* [REQUIREMENT 1]: In the food blog, which cooking fat is mostly used at T.W. Food's Totally Local dinner?
* [REQUIREMENT 2]: Resume the food blog after its final line.

* [PAGE TEXT]:
=== Begin Enclosure ===

Thursday, January 28, 2010

Kimchi Festival IN THE NEWS AGAIN! (boston.com)

In Dishing, her regular blog on boston.com, Boston Globe food reporter Devra First writes about the Greater Boston Kimchi Festival:

Kimchi: the new cupcake? So posit the folks behind the upcoming Greater Boston Kimchi Festival. Kimchi is everywhere these days, though perhaps not quite as ubiquitous as cupcakes, and I say yay. For the fermented spicy cabbage that is a mainstay of the Korean diet is one of my favorite foods…

For her full blog, click here:

http://www.boston.com/lifestyle/food/dishing/2010/01/kimchi_the_new_1.html

Greater Boston Kimchi Festival details:

Date and time: March 21, 2010, 3PM-7PM
Location: Theodore Parker Unitarian Universalist Church, Boston
Press inquiries: kimchi-press@lactoferment.com
For more information: kimchi-info@lactoferment.com
Web: http://kimchi.lactoferment.com/

Monday, January 18, 2010

T.W. Food: Totally Local (this Wednesday)

It's winter. Something is falling out of the sky here in Boston. Is it crushed ice? Grab your cocktail glass! Whatever it is, it freezes solid as soon as it hits the ground, or your windshield, or your dog.

How on earth can anyone eat local food in Boston at this time of year?

Well, I have blogged about the winter farmers' markets and some of the food events that are happening around town…

But here's the easiest way to eat local food:

Go to T.W. Food in Cambridge for their Totally Local dinner on Wednesday night (January 20th).

Most restaurants boasting "local food" give you some local vegetables, or some local meat, or maybe some locally-made pasta or something. T.W. Food goes way beyond this. Not only are all of the meat and vegetables local…but so is the wheat that went into the bread. So are all of the sweeteners (honey, maple syrup, and fruit—no sugar to be seen). So are the cooking fats (butter, for the most part; there are no olive trees in New England).

In other words: Totally Local.

So if you are curious to see what a brilliant chef can do with local ingredients in the dead of winter, now's your chance to find out.

(In the interests of full disclosure, I must reveal that T.W. Food is my favorite restaurant in Boston, and that the food there is awesome.)

Saturday, January 16, 2010

Greater Boston Kimchi Festival IN THE NEWS

The West Roxbury - Roslindale Bulletin has published an article about the Greater Boston Kimchi Festival and Workshop. Click on the images below to see the article. Event info follows.







January 24, 2010, 1PM-3PM: Kimchi Workshop
March 21, 2010, 3PM-7PM: Greater Boston Kimchi Festival
Location: Theodore Parker Unitarian Universalist Church, Boston.

=== End Enclosure ===

* [EXCERPTED RECORDS]:
=== Begin Enclosure ===

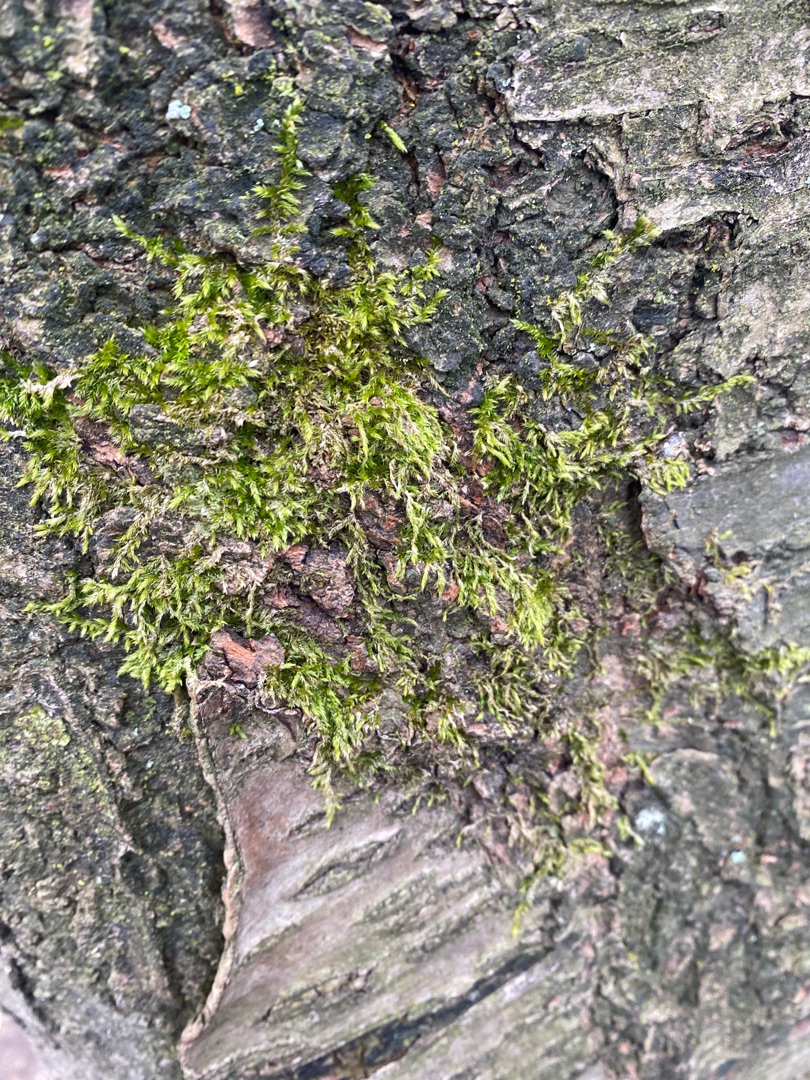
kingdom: Plantae
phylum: Bryophyta
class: Bryopsida
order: Hypnales
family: Hypnaceae
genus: Hypnum
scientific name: Hypnum
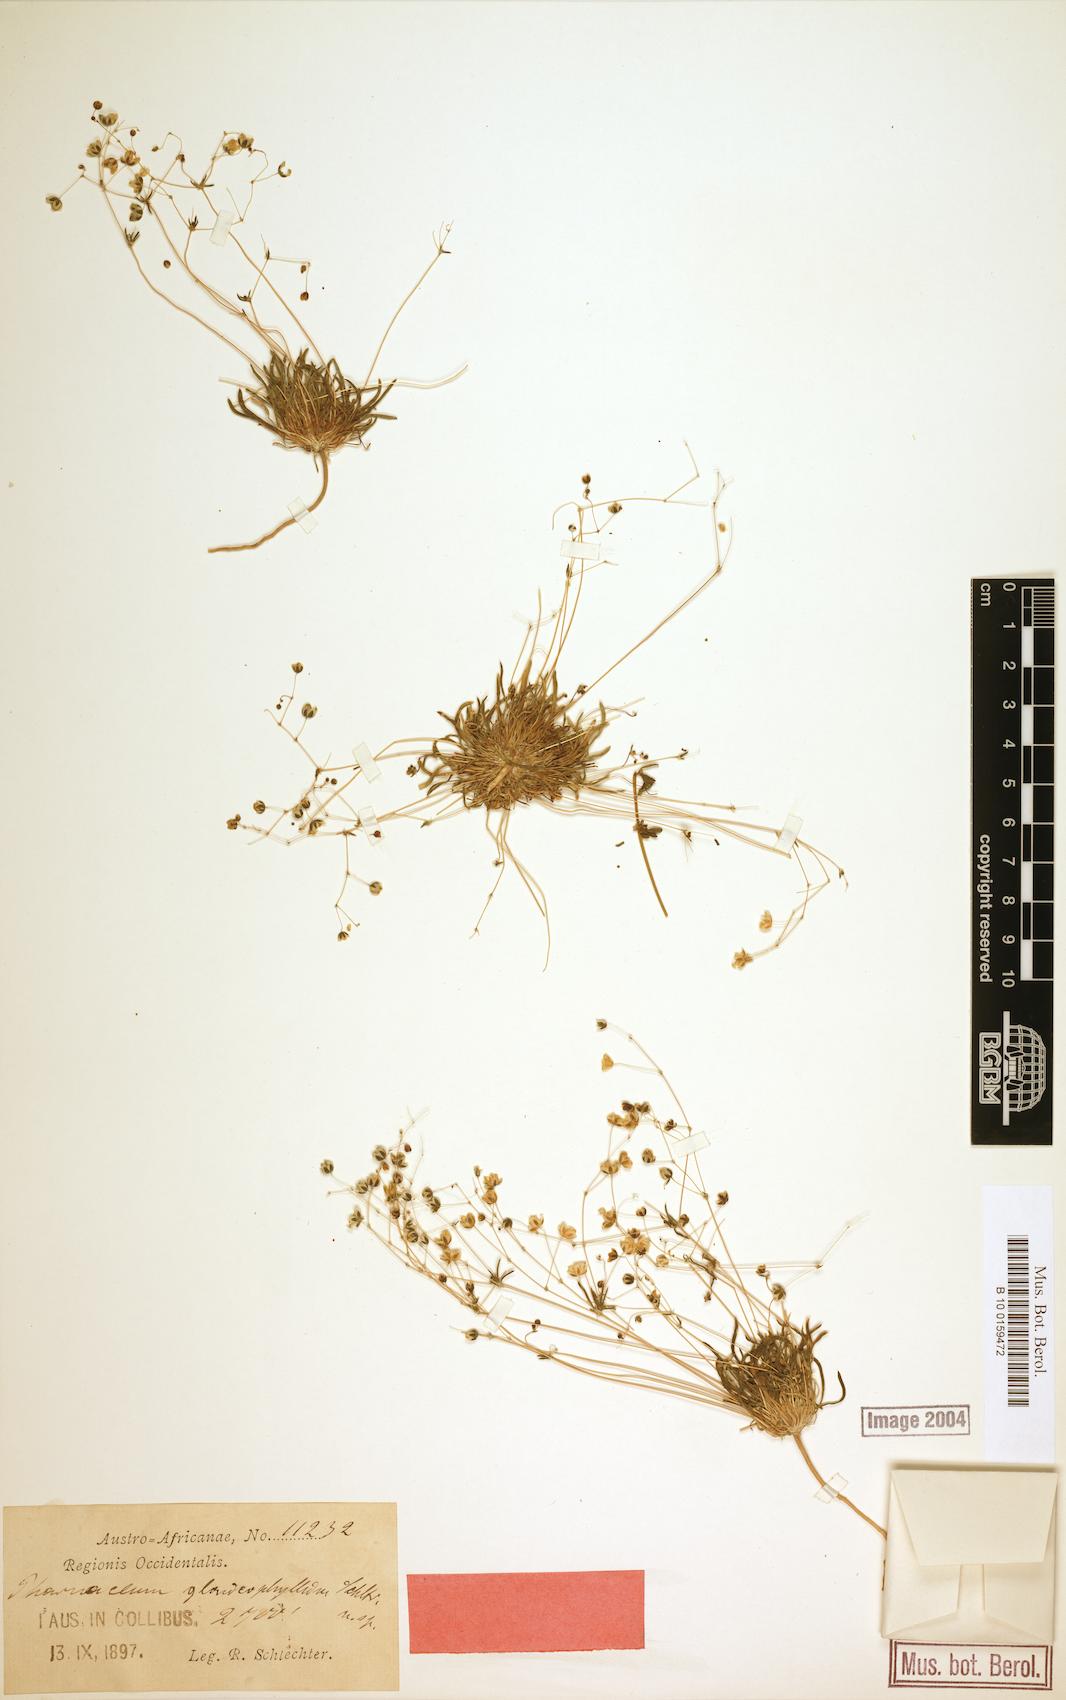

=== End Enclosure ===

* [WRITTEN REPLY 1]: Butter.

* [WRITTEN REPLY 2]:
Press inquiries: kimchi-press@lactoferment.com

Registration for workshop & other inquiries: kimchi-info@lactoferment.com
Web: http://kimchi.lactoferment.com/

 

Lionette's Market Sold; Jamey's "Last Diatribe"

Lionette's Market—the Boston retailer offering the greatest variety of local, grass-fed meats, plus excellent assortments of local cheeses and produce—has been sold. The new owners, the Otto family, plan to continue to carry the same sorts of products.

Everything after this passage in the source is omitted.